The night gyrated in bright strobe as lightning shattered the blackness, flashing white cracks into hell. Rain began tentatively as large, heavy drops, but that quickly changed. “Well, at least we can see the lights on the shore!” I yelled. “It’s not a whiteout.”
I wished I hadn’t said that to my wife, Mel. Almost immediately, a roaring waterfall engulfed Chez Nous, our 53-foot motor sailer. It seemed to be solid water, with nothing visible anywhere except within the interior of the boat. We couldn’t even see our decks. I couldn’t describe the sound — or the feeling. Our ears started to pop. And then came the train.
“It’s a tornado!” Mel yelled. The boat began to lurch, veer and — from what we could feel — spin. The wheel’s spokes blurred as it turned, responding to the rudder as the boat swung.
As she heeled far over to port, we dove down the companionway, and I tried to capture the wildly sliding crib boards. As I put them in, hanging on as we went farther and farther over, the snaps holding down parts of the enclosure to the cockpit sides started popping open. Then the door flap exploded out at its lower half. This was pressure equalization. The enclosure had been billowing out like a balloon.

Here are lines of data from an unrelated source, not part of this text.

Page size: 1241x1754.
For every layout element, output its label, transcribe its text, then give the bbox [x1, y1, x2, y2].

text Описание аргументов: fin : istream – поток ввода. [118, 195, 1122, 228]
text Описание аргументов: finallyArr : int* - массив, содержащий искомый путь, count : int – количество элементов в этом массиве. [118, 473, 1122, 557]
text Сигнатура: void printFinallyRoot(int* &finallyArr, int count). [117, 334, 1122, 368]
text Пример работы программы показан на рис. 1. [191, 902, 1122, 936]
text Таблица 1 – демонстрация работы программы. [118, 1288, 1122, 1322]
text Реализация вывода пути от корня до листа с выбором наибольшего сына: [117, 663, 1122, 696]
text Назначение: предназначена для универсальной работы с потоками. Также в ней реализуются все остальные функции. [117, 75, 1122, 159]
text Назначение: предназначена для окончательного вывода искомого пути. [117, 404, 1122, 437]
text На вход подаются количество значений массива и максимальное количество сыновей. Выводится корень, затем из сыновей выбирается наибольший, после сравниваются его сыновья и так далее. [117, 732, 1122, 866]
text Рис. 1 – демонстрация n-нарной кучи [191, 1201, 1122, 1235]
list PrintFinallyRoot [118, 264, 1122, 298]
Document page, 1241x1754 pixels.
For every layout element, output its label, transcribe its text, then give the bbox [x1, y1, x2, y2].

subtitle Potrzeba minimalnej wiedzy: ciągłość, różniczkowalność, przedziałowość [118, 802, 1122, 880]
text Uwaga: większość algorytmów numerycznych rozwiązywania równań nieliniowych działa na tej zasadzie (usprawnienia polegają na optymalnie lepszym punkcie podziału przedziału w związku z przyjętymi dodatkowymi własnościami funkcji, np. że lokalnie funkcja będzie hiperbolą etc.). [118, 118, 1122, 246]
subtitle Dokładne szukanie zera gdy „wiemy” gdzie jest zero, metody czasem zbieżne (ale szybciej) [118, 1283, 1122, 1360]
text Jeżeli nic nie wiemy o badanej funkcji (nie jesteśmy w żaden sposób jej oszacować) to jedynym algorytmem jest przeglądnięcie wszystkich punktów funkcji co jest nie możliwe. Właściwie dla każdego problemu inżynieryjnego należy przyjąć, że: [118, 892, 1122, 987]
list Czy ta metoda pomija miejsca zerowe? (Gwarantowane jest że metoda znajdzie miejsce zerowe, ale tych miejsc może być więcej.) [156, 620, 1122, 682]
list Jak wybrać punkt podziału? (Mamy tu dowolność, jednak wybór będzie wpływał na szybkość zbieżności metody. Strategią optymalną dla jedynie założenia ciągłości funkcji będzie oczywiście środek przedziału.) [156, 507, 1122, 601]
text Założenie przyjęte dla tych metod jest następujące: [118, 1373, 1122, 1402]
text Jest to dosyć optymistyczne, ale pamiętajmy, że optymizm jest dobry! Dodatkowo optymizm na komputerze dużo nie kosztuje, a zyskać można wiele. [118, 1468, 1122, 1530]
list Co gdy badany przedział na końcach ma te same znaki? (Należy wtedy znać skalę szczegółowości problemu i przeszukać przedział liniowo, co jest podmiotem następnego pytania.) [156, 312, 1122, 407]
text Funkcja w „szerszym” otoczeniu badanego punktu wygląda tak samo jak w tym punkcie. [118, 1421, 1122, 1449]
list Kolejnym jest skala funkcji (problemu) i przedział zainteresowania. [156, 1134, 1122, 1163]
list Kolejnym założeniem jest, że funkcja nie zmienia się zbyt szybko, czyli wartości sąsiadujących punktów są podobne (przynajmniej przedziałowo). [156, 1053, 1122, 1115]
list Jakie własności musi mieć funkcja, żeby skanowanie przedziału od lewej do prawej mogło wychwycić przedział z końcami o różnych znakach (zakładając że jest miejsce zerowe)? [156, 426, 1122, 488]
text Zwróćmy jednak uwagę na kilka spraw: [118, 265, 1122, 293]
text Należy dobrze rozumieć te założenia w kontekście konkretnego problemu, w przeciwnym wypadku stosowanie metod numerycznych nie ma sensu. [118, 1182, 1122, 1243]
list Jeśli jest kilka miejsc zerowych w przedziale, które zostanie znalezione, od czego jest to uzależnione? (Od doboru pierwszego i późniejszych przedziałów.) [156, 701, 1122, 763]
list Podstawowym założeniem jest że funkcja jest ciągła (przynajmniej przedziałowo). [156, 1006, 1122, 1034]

We’d already prepared. Within reach were our offshore life jackets, with whistles and strobes attached. We clung to inflatable life jackets. They were deflated. You can’t swim out a hatch from a capsized boat when you’re wearing a big life jacket. I’d placed the personal locator beacon next to the boat’s EPIRB with waterproof flashlights and a handheld VHF radio, all at the base of the companionway, with lanyards to tie them to us. We’d placed our computer storage drives, a cellphone, wallets and other critical things into a yellow waterproof Pelican box. We huddled in our cocoon.